Pay attention to the following points:

Labels and Comments

Labels are used to mark locations in the program for either human reader convenience, or for program branch points. As a marker, labels are followed by a colon. When used in a branching instruction, they do not have a colon.

Comments make the program readable by humans. Anything on a line to the right of an apostrophe is a comment which is ignored by computer. Comments should be explanatory and should not repeat the information stated by the instruction.

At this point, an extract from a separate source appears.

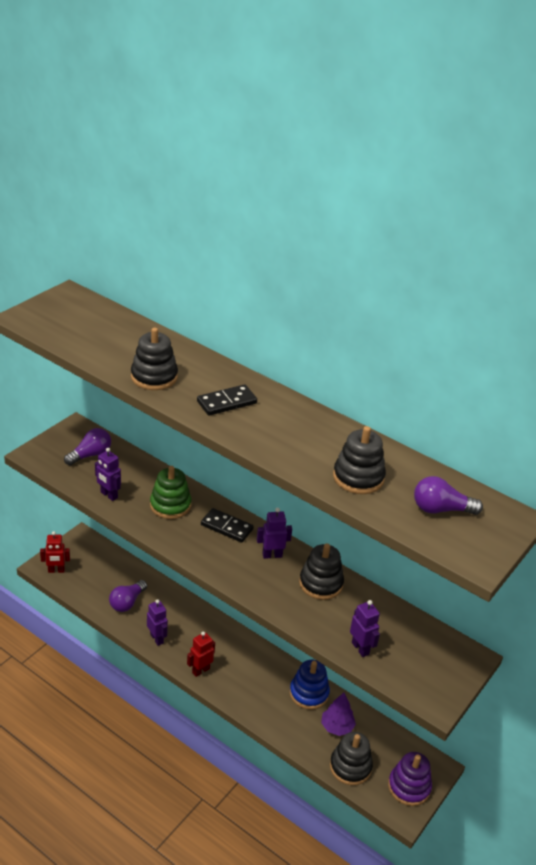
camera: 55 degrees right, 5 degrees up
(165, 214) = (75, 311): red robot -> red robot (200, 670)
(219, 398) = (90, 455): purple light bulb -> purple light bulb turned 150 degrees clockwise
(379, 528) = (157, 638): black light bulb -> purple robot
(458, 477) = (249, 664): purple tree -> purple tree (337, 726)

Here is a code chunk which shows use of a label (loop) and comments. The comment "pause for 250" is useless because it tells you the same thing as the instruction statement.

loop:
  toggle 0      ' toggle motor
  pause 250     ' pause for 250
  goto loop

Symbol Definition

To make the code more understandable, you may want to give variables or constants more readable names. At the top of your program you can define symbols. The computer will then do a straight text substitution when it gets to the part of the program where the symbol is used. By convention, symbols are written in upper case. Here is an example where an LED is connected to port 1 and a motor to port 0. Symbols are used to make the instructions which manipulate the port more readable.
symbol LED = 1
symbol MOTOR = 0

start:
  high LED
  pause 1000
loop:
  toggle LED
  toggle MOTOR
  pause 250
  goto loop
  
Another advantage of using symbols is that if you change the hardware (for example, you connect the motor to port 4), you only have to change the symbol definition, and not go through the entire program changing pin numbers.

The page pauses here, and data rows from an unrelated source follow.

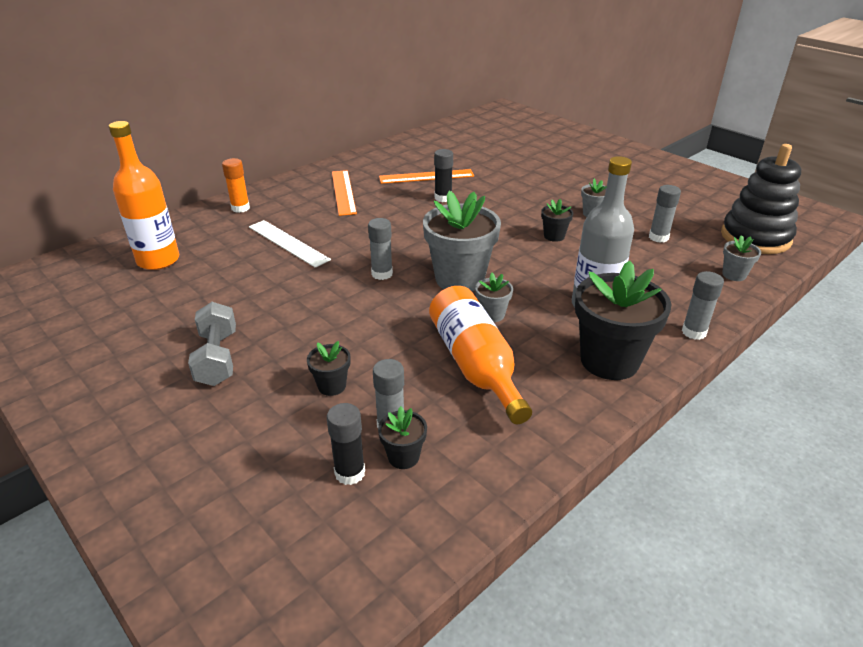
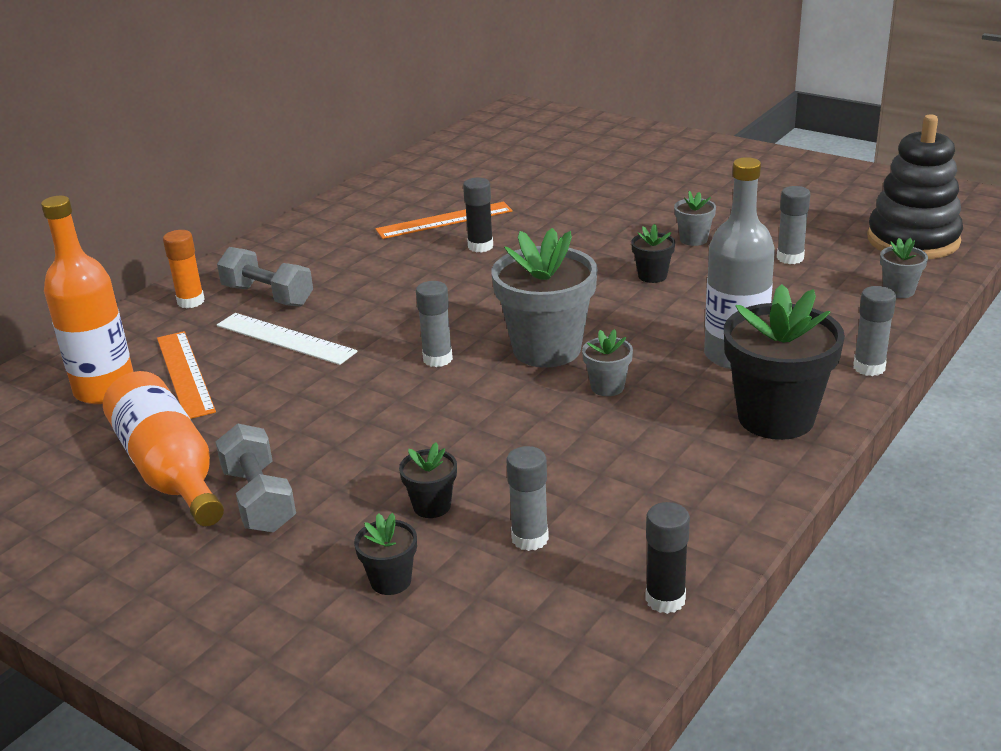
camera: 10 degrees left, 5 degrees down
(290, 211) = (268, 296): none -> grey dumbbell
(343, 192) = (333, 258): orange ruler -> orange ruler (184, 374)
(350, 473) = (500, 599): black glue stick -> black glue stick (665, 599)
(403, 457) = (560, 569): black flower pot -> black flower pot (391, 581)
(475, 365) = (609, 451): orange bottle -> orange bottle (169, 470)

Other Formatting Conventions

Math and Expressions

You can add, subtract, multiply and divide using the symbols +, -, *, /. That's pretty much it. See page 17 of the manual for more.

Remember the following:

The equals sign as a special meaning in computer programs. Think of it not as an equation to be solved, but rather as an assignment operator. The computer evalutes the expression to the right of the equals sign and puts the result in the variable to the left of the sign. For example the instruction line "b4 = b4/2" will divide variable b4 by 2 and put the result into b4. If b4 contained 14 before the instruction, it will contain 7 after. Note that the line "2 = b2 + b3" will result in an error because the computer there is no variable on the left and the computer cannot solve the equation.

IF/THEN for Program Branching

Use an if/then construct for a program that must do one thing if a condition is true (e.g. the switch is closed) and another thing if the condition is false (switch open). Here is an example:
b2 = 5
b3 = 7

start:
  if b2 < b3 then motor
  high 1                  'led on
  goto continue
motor:
  high 0                  ' motor on
continue:


The program will branch to the statement after the label "motor" because the expression between the "if" and the "then" in the if/then statement evaluated as true. See page 36 of the manual for more.

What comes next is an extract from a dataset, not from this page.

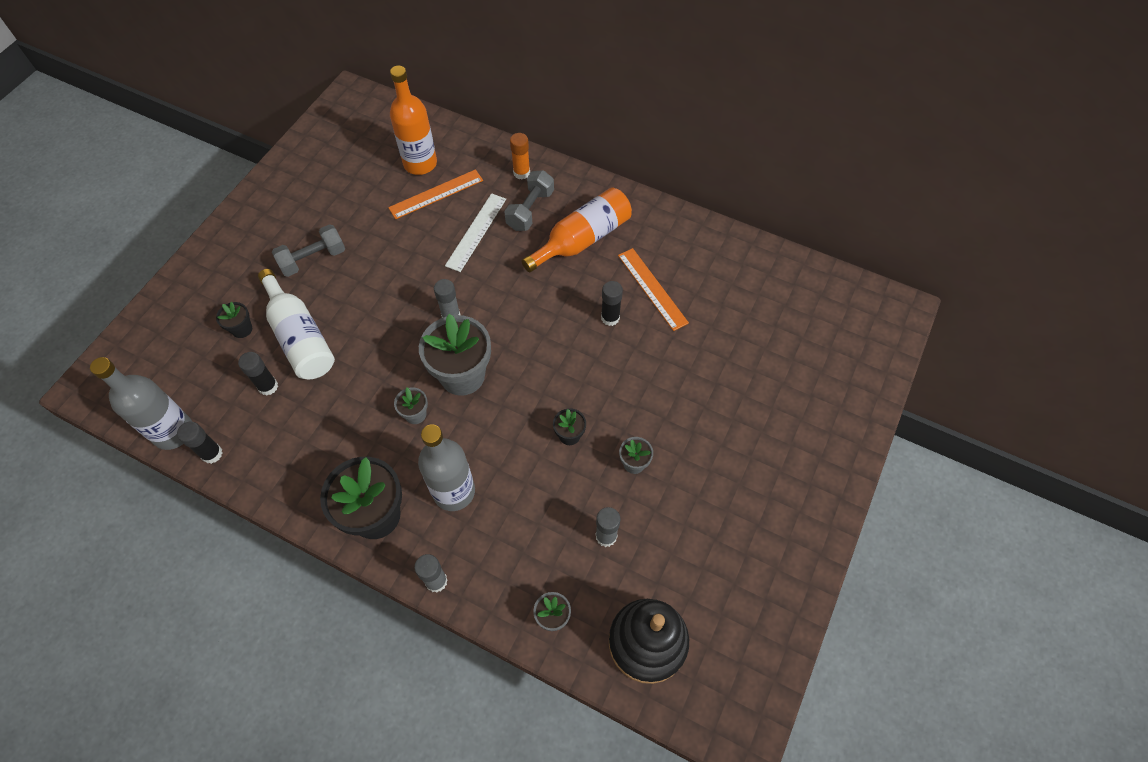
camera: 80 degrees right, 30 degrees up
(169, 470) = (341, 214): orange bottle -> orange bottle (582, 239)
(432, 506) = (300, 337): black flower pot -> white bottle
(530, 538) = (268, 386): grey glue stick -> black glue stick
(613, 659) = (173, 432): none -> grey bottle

FOR/NEXT for Program Looping

Us a for/next statement to repeat a chunk of code multiple times. Here is an example:
  for b4 = 1 to 5    
    high 1        ' led on
    pause 250     ' wait
    low 1         ' led off
    pause 500     ' wait
  next b4
  high 0          ' motor on
  
This will flash an LED five times. The variable b4 is initially set to 1. Then the section of code between the "for" line and the "next" line is executed. Each time through the loop, b4 is incremented by one. After the fifth time through, the program goes on to the next section of code, which in the example is to turn on the motor. See page 31 of the manual for more.